One of the critical factors that determines success with equity investing is the ability to stay invested not only during bull markets but also during bear markets. As the saying goes time in the market is important than timing the market This is because bear markets are followed by bull markets and vice versa, More specifically spectacular market crashes are often followed by violent up moves. If an investor misses these days then return on an investment can get reduced substantially. In a research study done by Sutor Bank of Germany it was observed that the DAX returned an average of 7.2% per year for the 31 year period from 1988 to 2018. But if an investor missed just the 13 best days in that period then the return was halved. This is indeed shocking!. As I mentioned earlier catching the violent up wave is important to boost returns.
From the study:
DAX: invested for 31 years = 7.2% per year; without 13 best days = return halved
Since it was founded on December 31, 1987, the Deutsche Aktien-Index (DAX) has brought investors an average return of 7.2 percent year after year – if you have invested a good 8,000 days continuously. Even temporary slumps in the course of crisis situations such as the bursting of the Dot.com bubble, Lehman, Fukushima or Greece are already taken into account.

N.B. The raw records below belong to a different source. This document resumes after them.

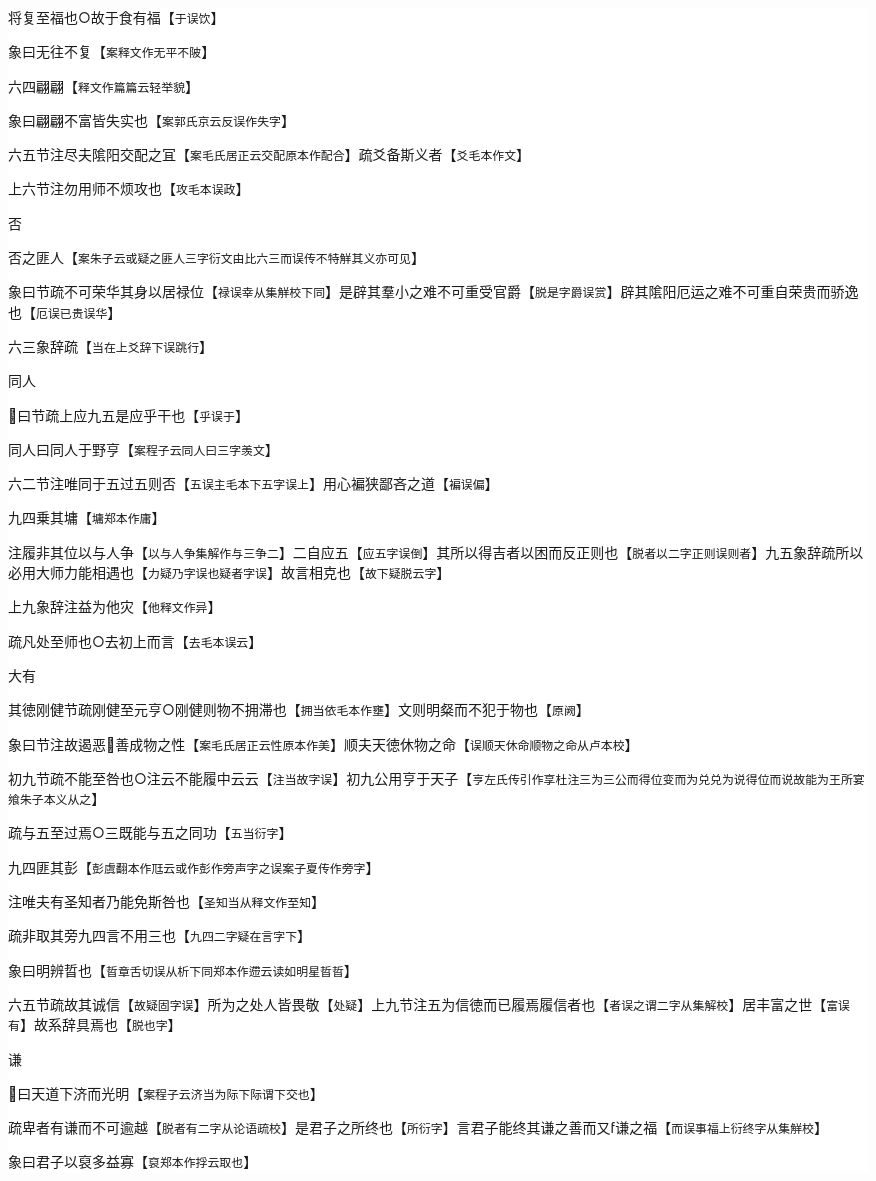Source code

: 将复至福也○故于食有福【`于误饮`】  

象曰无往不复【`案释文作无平不陂`】  

六四翩翩【`释文作篇篇云轻举貌`】  

象曰翩翩不富皆失实也【`案郭氏京云反误作失字`】  

六五节注尽夫隂阳交配之冝【`案毛氏居正云交配原本作配合`】疏爻备斯义者【`爻毛本作文`】  

上六节注勿用师不烦攻也【`攻毛本误政`】  

否  

否之匪人【`案朱子云或疑之匪人三字衍文由比六三而误传不特觧其义亦可见`】  

象曰节疏不可荣华其身以居禄位【`禄误幸从集觧校下同`】是辟其羣小之难不可重受官爵【`脱是字爵误赏`】辟其隂阳厄运之难不可重自荣贵而骄逸也【`厄误已贵误华`】  

六三象辞疏【`当在上爻辞下误跳行`】  

同人  

曰节疏上应九五是应乎干也【`乎误于`】  

同人曰同人于野亨【`案程子云同人曰三字羡文`】  

六二节注唯同于五过五则否【`五误主毛本下五字误上`】用心褊狭鄙吝之道【`褊误偏`】  

九四乗其墉【`墉郑本作庸`】  

注履非其位以与人争【`以与人争集解作与三争二`】二自应五【`应五字误倒`】其所以得吉者以困而反正则也【`脱者以二字正则误则者`】九五象辞疏所以必用大师力能相遇也【`力疑乃字误也疑者字误`】故言相克也【`故下疑脱云字`】  

上九象辞注益为他灾【`他释文作异`】  

疏凡处至师也○去初上而言【`去毛本误云`】  

大有  

其徳刚健节疏刚健至元亨○刚健则物不拥滞也【`拥当依毛本作壅`】文则明粲而不犯于物也【`原阙`】  

象曰节注故遏恶善成物之性【`案毛氏居正云性原本作美`】顺夫天徳休物之命【`误顺天休命顺物之命从卢本校`】  

初九节疏不能至咎也○注云不能履中云云【`注当故字误`】初九公用亨于天子【`亨左氏传引作享杜注三为三公而得位变而为兑兑为说得位而说故能为王所宴飨朱子本义从之`】  

疏与五至过焉○三既能与五之同功【`五当衍字`】  

九四匪其彭【`彭虞翻本作尫云或作彭作旁声字之误案子夏传作旁字`】  

注唯夫有圣知者乃能免斯咎也【`圣知当从释文作至知`】  

疏非取其旁九四言不用三也【`九四二字疑在言字下`】  

象曰明辨晢也【`晢章舌切误从析下同郑本作遰云读如明星晢晢`】  

六五节疏故其诚信【`故疑固字误`】所为之处人皆畏敬【`处疑`】上九节注五为信徳而已履焉履信者也【`者误之谓二字从集解校`】居丰富之世【`富误有`】故系辞具焉也【`脱也字`】  

谦  

曰天道下济而光明【`案程子云济当为际下际谓下交也`】  

疏卑者有谦而不可逾越【`脱者有二字从论语疏校`】是君子之所终也【`所衍字`】言君子能终其谦之善而又谦之福【`而误事福上衍终字从集觧校`】  

象曰君子以裒多益寡【`裒郑本作捊云取也`】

“The history of the stock market teaches us that in six out of ten cases, the best stock market days followed within two weeks of the worst. That is noticeable, but again not a rule, otherwise you could bet on it, ”explains Lutz Neumann, Head of Asset Management at Sutor Bank. “It becomes critical if you sell for fear of a stock market low, then don’t go back into the market in time, and then miss the best trading days. Because that has dramatic effects. ”
Chart 1: DAX (invested every day) vs. DAX with no best 10/20/30/40/50/60 days
Source: Sutor Bank; Observation period: 1.1.1988-31.12.2018The analysis of the Sutor Bank showed: for an investor who missed the best 13 days in the DAX between 1988 and 2018, the return shrinks by half. If he missed the best 33 days, he would even have lost money. To put it even more pointedly: Anyone who did not invest only 0.4125 percent of the decisive trading days in the 31-year period under review has earned a negative return.
Chart 2: DAX in detail: return on investment if you missed the best days on the stock market.
Period: 1988-2018
Note: The returns are in Euros. Please use Google Translator to translate German in the charts. “Tage” in German means Days.
Source: Sutor Bank
Hap Tip: Tim Schaefer
The main takeaway is to have patience and remain calm during market declines. Simply selling our at market bottoms to get back in later won’t work. This is true in any equity market. The dramatic decline in March this year is a classic example.